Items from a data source
◆ ◆ ◆ ◆ ◆ ◆ ◆
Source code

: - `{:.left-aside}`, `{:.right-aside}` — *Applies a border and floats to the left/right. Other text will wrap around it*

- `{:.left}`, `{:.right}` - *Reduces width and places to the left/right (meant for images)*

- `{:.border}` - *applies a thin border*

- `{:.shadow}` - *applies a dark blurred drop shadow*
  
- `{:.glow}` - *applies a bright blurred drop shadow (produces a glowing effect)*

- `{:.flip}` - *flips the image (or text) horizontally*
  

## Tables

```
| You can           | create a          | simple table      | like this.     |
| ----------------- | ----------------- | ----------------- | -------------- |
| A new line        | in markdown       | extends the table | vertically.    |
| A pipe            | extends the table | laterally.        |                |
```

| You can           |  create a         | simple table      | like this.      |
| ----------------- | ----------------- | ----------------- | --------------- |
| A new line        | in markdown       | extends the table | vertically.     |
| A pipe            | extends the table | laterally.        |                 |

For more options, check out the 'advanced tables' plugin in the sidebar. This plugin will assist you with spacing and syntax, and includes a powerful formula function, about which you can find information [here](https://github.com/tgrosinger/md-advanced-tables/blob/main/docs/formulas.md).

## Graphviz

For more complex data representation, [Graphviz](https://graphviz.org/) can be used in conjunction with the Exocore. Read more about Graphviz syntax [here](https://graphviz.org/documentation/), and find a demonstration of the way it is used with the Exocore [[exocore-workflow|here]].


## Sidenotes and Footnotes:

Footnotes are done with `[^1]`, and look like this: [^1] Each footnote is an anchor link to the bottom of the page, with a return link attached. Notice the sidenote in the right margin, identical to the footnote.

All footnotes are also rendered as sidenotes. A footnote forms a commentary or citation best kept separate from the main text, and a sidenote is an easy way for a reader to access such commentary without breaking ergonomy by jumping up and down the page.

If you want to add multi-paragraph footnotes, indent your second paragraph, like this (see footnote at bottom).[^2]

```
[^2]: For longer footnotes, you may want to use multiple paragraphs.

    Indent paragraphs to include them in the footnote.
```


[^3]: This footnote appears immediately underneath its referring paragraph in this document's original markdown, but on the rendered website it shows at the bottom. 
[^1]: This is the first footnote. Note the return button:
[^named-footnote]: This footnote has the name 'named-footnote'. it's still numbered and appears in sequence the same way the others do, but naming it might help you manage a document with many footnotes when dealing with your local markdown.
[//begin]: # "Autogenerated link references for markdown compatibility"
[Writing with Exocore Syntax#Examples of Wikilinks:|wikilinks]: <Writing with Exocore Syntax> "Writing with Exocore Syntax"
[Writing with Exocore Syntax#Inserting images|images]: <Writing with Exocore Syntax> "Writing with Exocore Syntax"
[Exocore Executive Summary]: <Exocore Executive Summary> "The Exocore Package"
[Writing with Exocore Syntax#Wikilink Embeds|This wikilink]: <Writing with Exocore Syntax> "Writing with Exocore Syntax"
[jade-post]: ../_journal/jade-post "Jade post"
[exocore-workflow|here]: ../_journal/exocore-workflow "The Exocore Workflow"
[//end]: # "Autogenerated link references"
◆ ◆ ◆ ◆ ◆ ◆ ◆
> _Try it_: Every line above holding the string "https" should be listed.

> _Exercise solution_:
For more options, check out the 'advanced tables' plugin in the sidebar. This plugin will assist you with spacing and syntax, and includes a powerful formula function, about which you can find information [here](https://github.com/tgrosinger/md-advanced-tables/blob/main/docs/formulas.md).
For more complex data representation, [Graphviz](https://graphviz.org/) can be used in conjunction with the Exocore. Read more about Graphviz syntax [here](https://graphviz.org/documentation/), and find a demonstration of the way it is used with the Exocore [[exocore-workflow|here]].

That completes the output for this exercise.